Following Armistice Day in 1918, Kansas Citians formed the Liberty Memorial Association to create a monument to those who served in World War I. An invitational design competition was won by New York architect Harold van Buren Magonigle, collaborating with landscape architect George Kessler.

The memorial structure was completed in 1926, while landscape work continued until 1938. The design team included Magonigle and architects Wight and Wight, with Hare and Hare and Olmsted Brothers (Frederick Law Olmsted, Jr., Percival Gallagher, and assistant E. M. Prellwitz) completing the landscape after Kessler’s death in 1923.

Built on more than forty-seven acres, the Egyptian Revival–style memorial showcases a central shaft rising twenty-one stories from a courtyard, flanked on the east by Memory Hall and on the west by a museum. Two limestone sphinxes face south, flanking staircases on each side, descending in stages to the south terminus of the Memorial Mall.

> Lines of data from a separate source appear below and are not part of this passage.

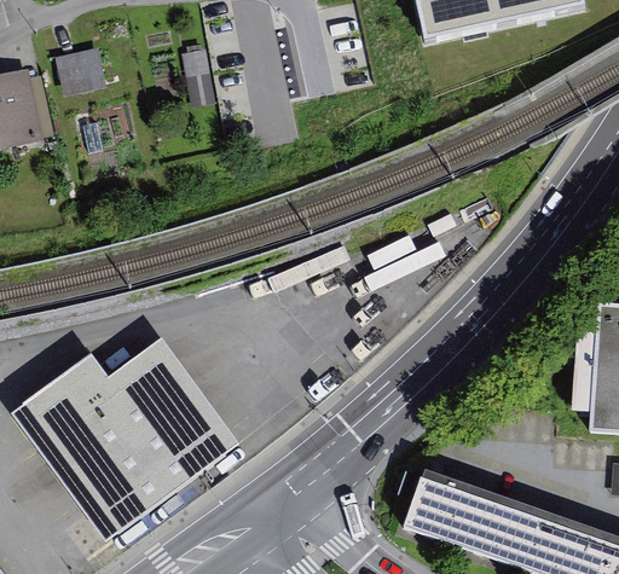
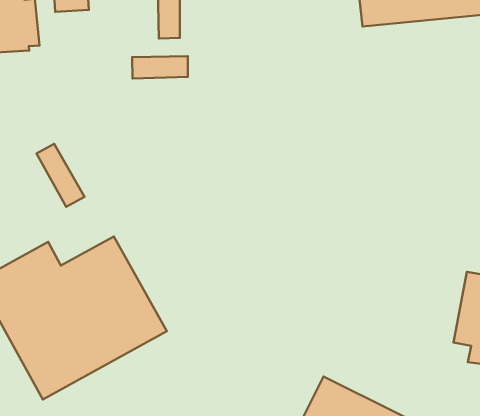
building: none -> [132,56,188,79]
building: none -> [37,144,85,207]

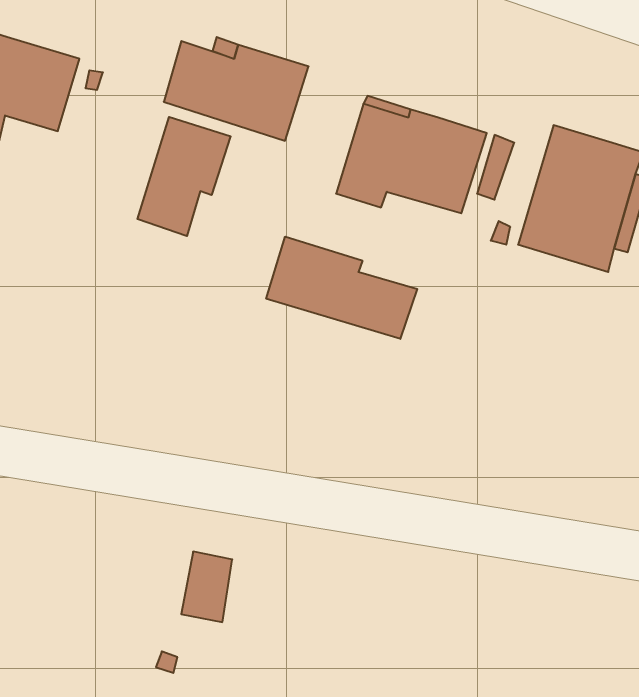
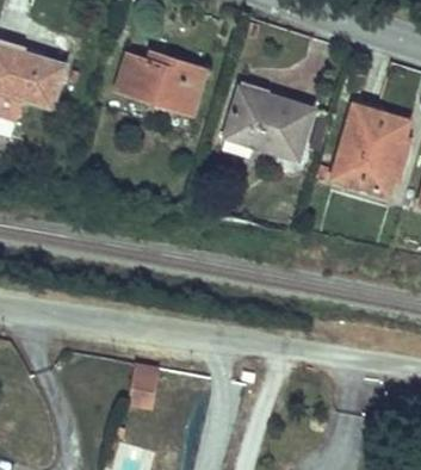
building: [137,117,231,236] -> none
building: [266,237,417,339] -> none

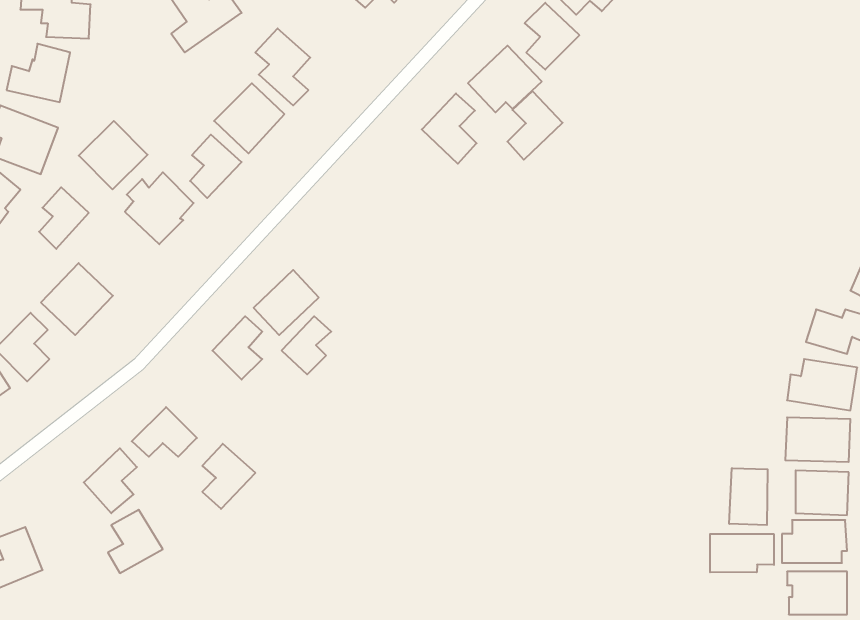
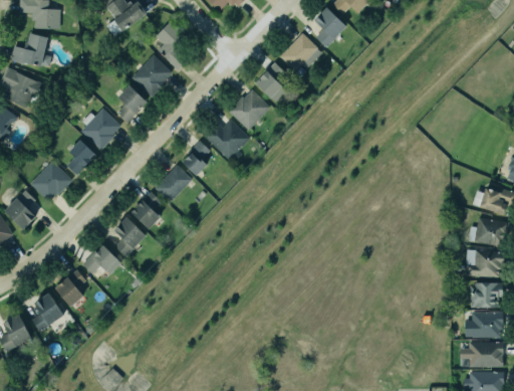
building: [507,91,563,160] -> none
building: [79,121,148,189] -> none
building: none -> [228,89,270,130]
building: [39,187,89,249] -> [67,140,96,176]
building: none -> [203,120,249,160]
building: [282,316,331,374] -> [182,142,211,176]
building: [202,444,255,509] -> [113,218,145,256]
building: [729,468,768,525] -> none
building: [108,510,163,573] -> [32,294,64,331]
building: [710,534,774,572] -> none

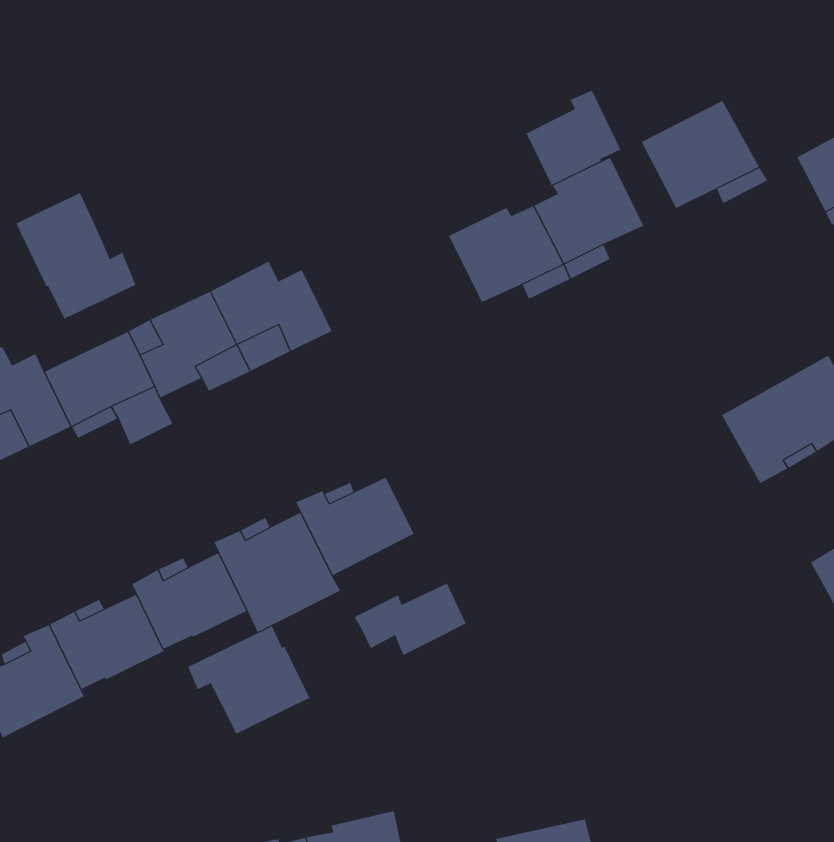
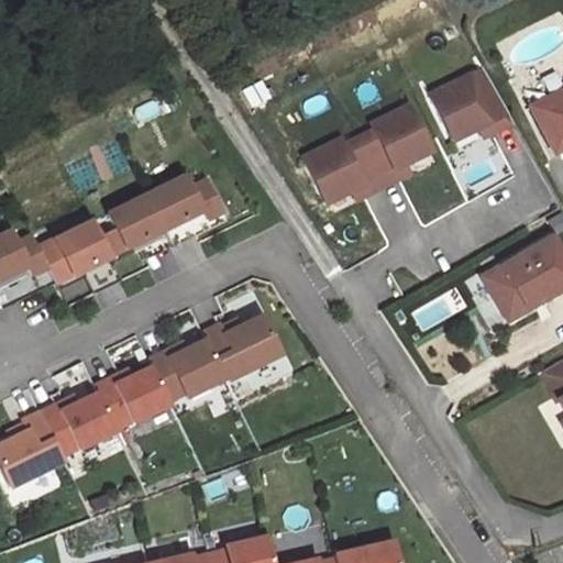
building: [526,90,621,186] -> none
building: [16,192,136,320] -> none
building: [354,583,467,656] -> none
building: [187,626,311,734] -> none

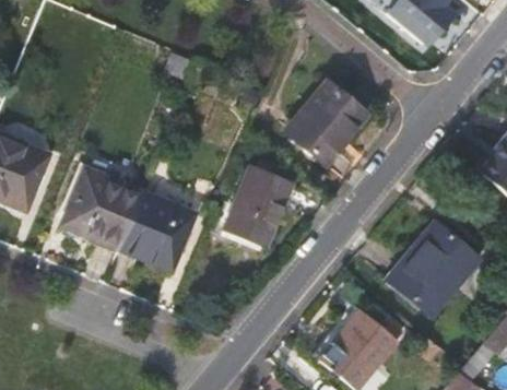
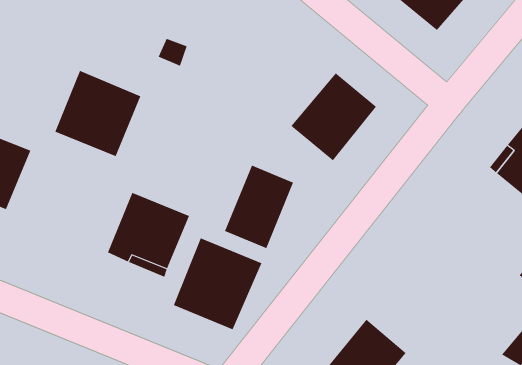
building: [63,169,143,249] -> [55,70,141,157]
building: [390,222,476,316] -> none
building: none -> [173,237,262,330]

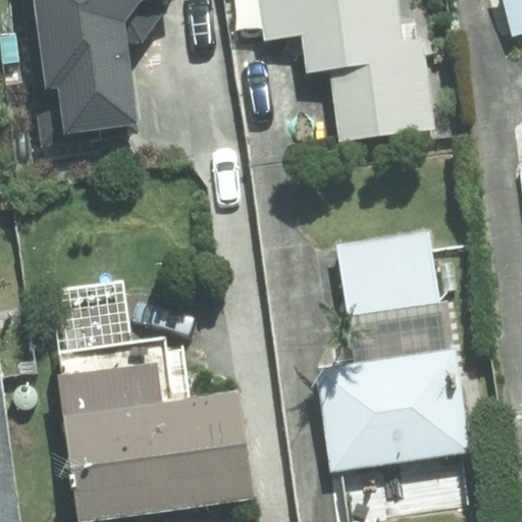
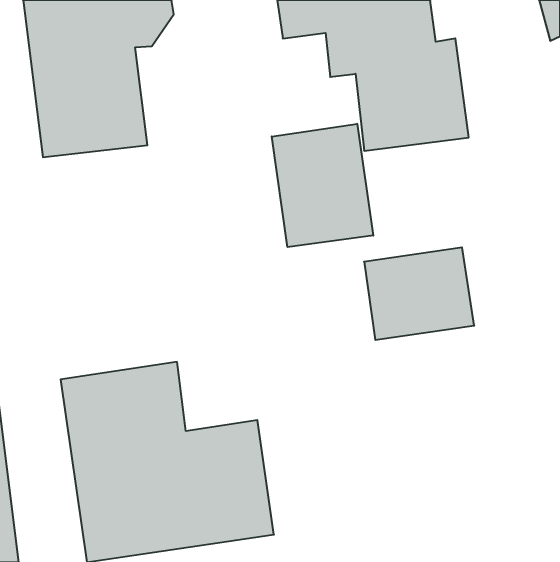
building: none -> [272,124,373,247]
building: [314,347,472,471] -> none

Parallel parkways with a central grass panel stretch a quarter mile southward toward Penn Valley Park. Delineated by double rows of sugar maples and pin oaks, according to the 1937 Olmsted firm plans, this area marks the main vehicular and pedestrian entrances. The southern end of the mall features two groves of trees with memorial plaques, although more elaborate planting plans by Olmsted Brothers were never executed. Dense plantings, including cottonwoods, were placed along the streets east and west of the memorial, with ground cover over the steep slopes.

Below the memorial courtyard, a large wall containing the Great Frieze by sculptor Edmond Amateis gives way to stepped terraces with dual fountains meeting an elliptical lawn descending the hillside, shaped by paths and steps on either side. At the bottom, the Dedication Wall (1934), with bronze busts of military leaders, forms the backdrop to a street-side plaza facing Union Station.

The memorial was rehabilitated beginning in 2000 and rededicated in May 2002. It was designated a National Historic Landmark in 2006.